The Internet of Things (IoT) is set to hit a consumer install base of over 15 billion units by 2021, and a new report has warned of a potential unmanageable cybersecurity risk created by botnets.
New research from Juniper has found that recent IoT botnets are only the "tip of the cybersecurity iceberg", identifying botnets as a key factor in the largest distributed denial-of-servie (DDoS) attack ever that was recorded last year. The report found that the use of botnets to disrupt internet services form part of what the firm refers to as "the near-term threat landscape".
“Attacks such as those on Dyn last October can be viewed as proof of concepts”, said research author Steffen Sorrell. “In the medium-term, botnets will be used far more creatively – not only to disrupt services, but also to create a distraction enabling multi-pronged attacks aimed at data theft or physical asset disruption.”
A big concern for some time has been the security of IoT devices, and the research calls on manufacturers to "take responsibility" by implementing security-by-design, adding that corporate-scale vendors such as Amazon, Google and Samsung should take the lead in applying security best-practices.

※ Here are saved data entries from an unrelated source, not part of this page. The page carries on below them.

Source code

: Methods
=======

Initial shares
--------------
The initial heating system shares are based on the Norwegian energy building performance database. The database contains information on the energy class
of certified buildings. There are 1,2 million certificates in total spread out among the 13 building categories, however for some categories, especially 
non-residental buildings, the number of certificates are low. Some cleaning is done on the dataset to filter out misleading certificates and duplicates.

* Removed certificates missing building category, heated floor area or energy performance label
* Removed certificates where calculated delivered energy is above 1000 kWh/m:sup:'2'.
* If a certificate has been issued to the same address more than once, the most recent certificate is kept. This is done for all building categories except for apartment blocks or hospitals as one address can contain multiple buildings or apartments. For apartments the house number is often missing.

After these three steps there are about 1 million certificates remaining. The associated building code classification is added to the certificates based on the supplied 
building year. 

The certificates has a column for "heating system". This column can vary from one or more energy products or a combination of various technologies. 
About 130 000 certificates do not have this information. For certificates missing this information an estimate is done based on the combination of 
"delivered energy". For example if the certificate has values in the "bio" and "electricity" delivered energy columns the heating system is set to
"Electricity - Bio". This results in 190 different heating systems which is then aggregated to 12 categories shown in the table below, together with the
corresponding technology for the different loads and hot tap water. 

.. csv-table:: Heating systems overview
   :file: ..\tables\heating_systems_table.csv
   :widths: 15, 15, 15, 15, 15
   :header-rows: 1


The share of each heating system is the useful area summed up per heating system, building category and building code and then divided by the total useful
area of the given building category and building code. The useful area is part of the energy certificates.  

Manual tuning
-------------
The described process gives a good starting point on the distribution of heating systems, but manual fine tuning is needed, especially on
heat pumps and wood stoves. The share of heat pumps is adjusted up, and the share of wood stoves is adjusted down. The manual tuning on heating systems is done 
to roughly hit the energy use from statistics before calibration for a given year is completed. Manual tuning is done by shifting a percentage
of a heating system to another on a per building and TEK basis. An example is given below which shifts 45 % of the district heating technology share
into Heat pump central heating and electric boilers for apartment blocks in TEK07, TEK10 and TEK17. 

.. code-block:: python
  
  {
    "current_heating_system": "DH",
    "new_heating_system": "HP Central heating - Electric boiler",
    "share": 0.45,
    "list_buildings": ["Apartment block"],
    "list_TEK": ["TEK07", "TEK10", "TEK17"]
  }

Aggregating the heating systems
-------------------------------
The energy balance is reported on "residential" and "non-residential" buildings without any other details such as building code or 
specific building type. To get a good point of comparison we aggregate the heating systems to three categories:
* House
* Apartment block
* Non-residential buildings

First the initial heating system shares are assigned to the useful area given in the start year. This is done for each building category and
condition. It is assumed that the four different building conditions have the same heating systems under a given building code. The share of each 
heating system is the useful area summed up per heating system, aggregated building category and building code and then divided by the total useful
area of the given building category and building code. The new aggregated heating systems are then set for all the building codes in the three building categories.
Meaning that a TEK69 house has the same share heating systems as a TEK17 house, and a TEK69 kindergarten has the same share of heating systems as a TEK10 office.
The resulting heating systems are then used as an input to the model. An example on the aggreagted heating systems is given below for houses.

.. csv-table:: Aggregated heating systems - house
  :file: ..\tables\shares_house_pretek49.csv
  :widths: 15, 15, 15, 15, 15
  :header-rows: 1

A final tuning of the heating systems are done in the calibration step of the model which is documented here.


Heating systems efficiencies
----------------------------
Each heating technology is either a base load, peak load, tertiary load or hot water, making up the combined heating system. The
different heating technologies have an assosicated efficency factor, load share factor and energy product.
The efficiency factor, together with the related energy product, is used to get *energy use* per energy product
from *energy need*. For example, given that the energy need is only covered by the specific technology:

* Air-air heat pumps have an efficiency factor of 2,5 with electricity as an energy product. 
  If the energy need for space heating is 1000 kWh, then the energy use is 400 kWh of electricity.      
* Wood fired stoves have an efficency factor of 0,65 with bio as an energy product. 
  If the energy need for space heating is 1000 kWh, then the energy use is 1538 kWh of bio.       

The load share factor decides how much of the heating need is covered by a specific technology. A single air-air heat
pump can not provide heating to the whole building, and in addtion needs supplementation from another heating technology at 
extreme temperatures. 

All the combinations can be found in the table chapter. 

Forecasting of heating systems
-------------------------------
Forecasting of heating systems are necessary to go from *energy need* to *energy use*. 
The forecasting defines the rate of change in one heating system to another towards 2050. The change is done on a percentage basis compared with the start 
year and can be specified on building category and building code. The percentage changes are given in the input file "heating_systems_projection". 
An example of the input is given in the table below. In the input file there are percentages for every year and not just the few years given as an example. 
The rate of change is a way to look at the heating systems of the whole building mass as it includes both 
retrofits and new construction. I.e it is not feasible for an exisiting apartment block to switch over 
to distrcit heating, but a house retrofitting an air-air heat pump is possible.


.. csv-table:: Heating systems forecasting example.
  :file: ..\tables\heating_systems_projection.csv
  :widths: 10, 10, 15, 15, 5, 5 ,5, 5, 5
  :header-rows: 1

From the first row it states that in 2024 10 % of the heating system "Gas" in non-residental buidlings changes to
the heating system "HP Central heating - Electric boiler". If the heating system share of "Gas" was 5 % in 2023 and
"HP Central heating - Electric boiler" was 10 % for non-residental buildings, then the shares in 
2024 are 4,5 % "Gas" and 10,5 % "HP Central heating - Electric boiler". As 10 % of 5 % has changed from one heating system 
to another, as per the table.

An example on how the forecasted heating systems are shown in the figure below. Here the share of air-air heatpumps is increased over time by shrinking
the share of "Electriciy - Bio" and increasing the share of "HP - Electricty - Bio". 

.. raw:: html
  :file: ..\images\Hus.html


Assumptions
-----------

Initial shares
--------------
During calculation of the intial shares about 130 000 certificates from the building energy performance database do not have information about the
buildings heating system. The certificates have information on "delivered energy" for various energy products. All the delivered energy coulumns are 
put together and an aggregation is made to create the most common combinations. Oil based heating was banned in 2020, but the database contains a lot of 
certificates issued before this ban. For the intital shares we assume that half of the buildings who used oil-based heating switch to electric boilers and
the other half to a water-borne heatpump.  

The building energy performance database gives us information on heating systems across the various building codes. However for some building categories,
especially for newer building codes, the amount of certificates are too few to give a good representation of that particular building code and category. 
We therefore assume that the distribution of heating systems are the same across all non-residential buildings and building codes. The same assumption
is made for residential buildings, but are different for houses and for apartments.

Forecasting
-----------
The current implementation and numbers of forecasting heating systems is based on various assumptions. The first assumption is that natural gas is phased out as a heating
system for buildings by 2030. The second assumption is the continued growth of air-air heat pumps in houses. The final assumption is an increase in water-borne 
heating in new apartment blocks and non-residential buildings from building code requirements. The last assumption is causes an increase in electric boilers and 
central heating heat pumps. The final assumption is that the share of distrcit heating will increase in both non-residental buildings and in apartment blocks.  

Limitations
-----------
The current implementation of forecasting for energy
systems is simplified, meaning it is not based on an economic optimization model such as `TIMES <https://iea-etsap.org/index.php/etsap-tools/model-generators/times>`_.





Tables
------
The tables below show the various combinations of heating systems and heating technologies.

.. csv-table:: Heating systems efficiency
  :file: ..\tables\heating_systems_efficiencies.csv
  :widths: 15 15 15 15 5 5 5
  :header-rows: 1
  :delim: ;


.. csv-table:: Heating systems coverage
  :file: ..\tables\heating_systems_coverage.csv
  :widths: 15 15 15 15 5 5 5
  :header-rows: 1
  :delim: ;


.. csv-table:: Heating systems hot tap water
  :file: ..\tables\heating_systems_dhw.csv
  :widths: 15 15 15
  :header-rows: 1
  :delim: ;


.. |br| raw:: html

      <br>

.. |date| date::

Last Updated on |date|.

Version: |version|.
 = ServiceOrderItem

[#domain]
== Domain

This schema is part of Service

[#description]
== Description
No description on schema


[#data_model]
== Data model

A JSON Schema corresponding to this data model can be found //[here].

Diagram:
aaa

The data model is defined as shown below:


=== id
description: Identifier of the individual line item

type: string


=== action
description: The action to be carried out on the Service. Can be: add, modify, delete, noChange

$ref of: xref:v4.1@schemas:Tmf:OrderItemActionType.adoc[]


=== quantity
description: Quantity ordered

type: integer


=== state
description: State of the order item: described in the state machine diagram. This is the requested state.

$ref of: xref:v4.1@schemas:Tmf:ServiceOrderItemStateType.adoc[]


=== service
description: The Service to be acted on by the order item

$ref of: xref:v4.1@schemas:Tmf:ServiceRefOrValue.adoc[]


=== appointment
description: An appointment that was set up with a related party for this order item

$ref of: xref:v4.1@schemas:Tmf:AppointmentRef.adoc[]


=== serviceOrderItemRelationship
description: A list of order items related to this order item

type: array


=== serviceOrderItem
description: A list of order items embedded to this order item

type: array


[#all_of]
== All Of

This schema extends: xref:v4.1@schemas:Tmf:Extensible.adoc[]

The research also found that the market is "wide open" for challenger cybersecurity vendors. It highlights providers such as Crossword and Positive Technologies which are using machine learning to protect against DDoS and malicious network activity. It predicted that the industry will be forced to move beyond traditional signature-based detection methods in the near-term in order to address IoT cybersecurity effectively.